* _OBJECTIVE_:
Edit the data so that "Identify" becomes "Locate" and nothing else changes. Leave the pictures out of your answer.

Stored entries
□ □ □
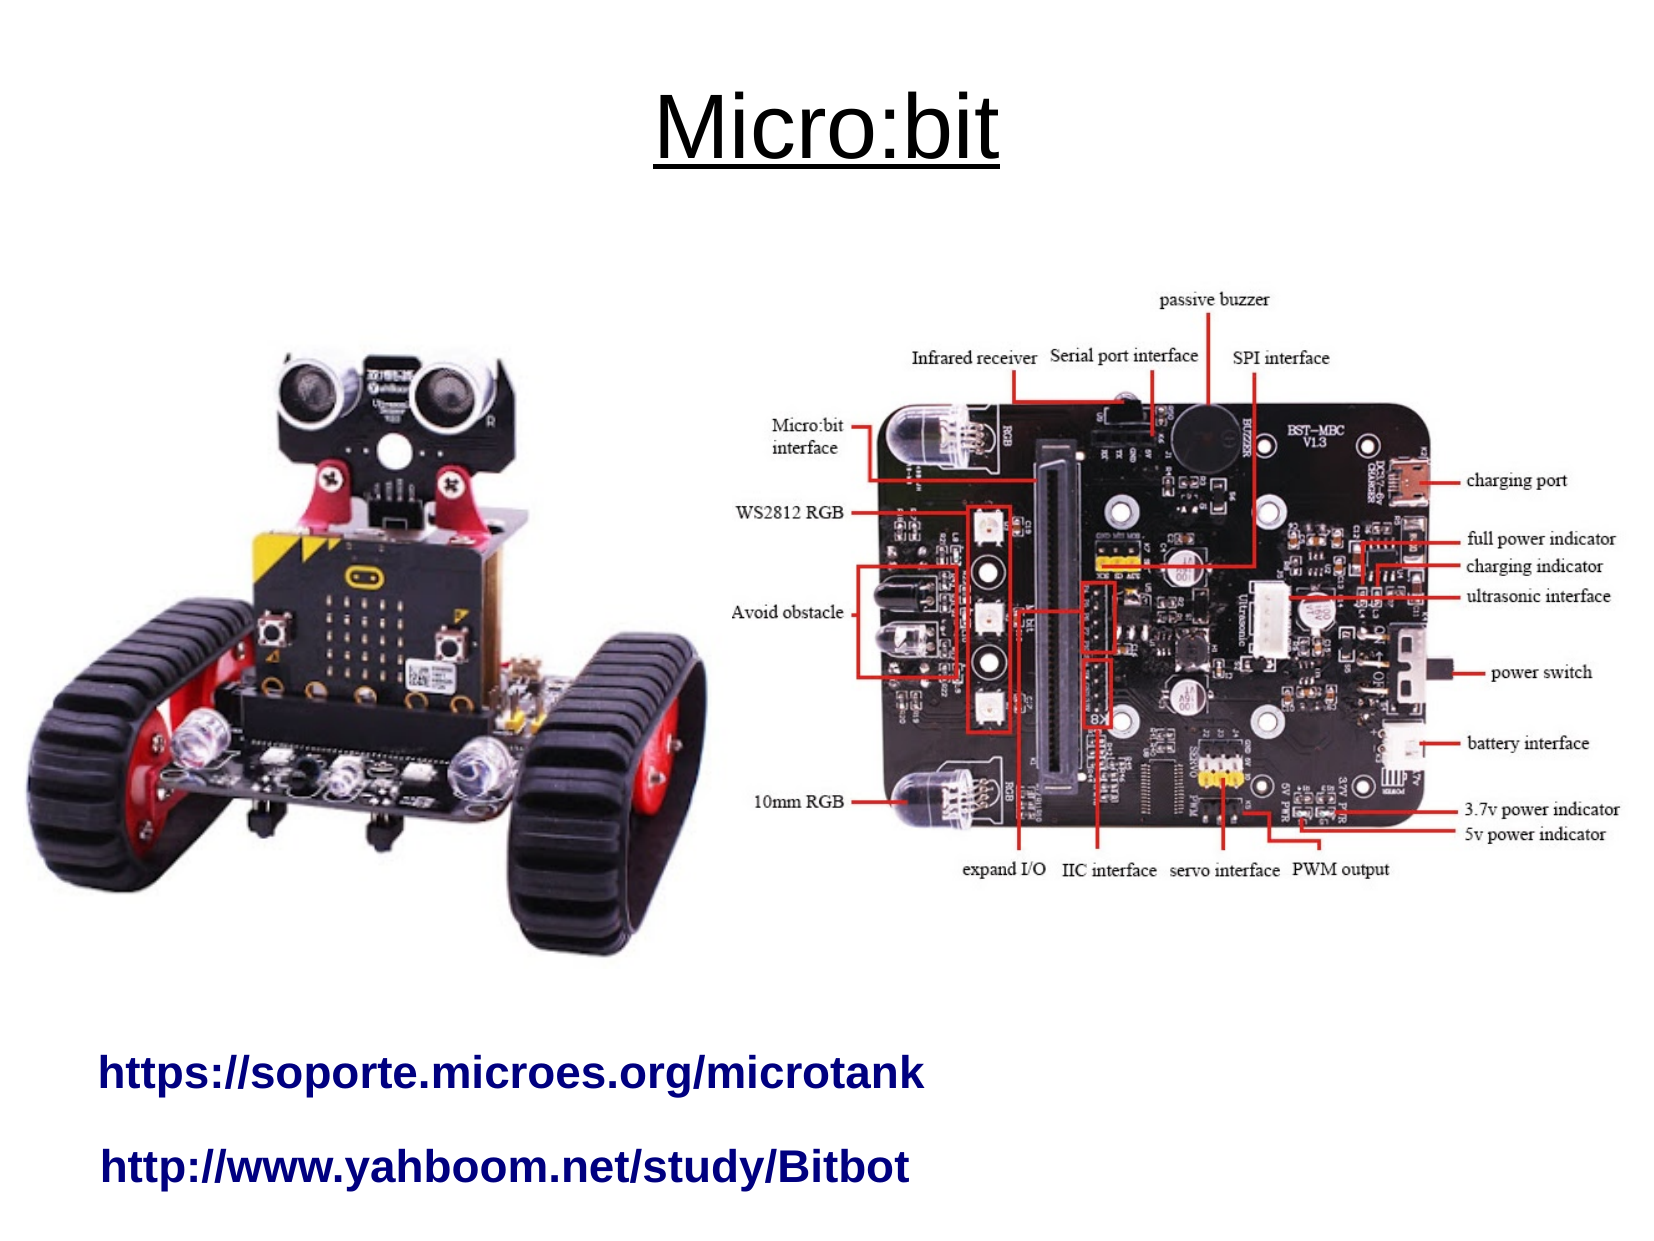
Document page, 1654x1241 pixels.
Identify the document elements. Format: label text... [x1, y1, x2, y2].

picture [23, 212, 1630, 969]
text_box https://soporte.microes.org/microtank [82, 1039, 1595, 1106]
title Micro:bit [82, 23, 1571, 231]
text_box http://www.yahboom.net/study/Bitbot [85, 1133, 1536, 1200]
□ □ □
* _ANSWER TO THIS EXERCISE_:
Document page, 1654x1241 pixels.
Locate the document elements. Format: label text... [x1, y1, x2, y2].

picture [23, 212, 1630, 969]
text_box https://soporte.microes.org/microtank [82, 1039, 1595, 1106]
title Micro:bit [82, 23, 1571, 231]
text_box http://www.yahboom.net/study/Bitbot [85, 1133, 1536, 1200]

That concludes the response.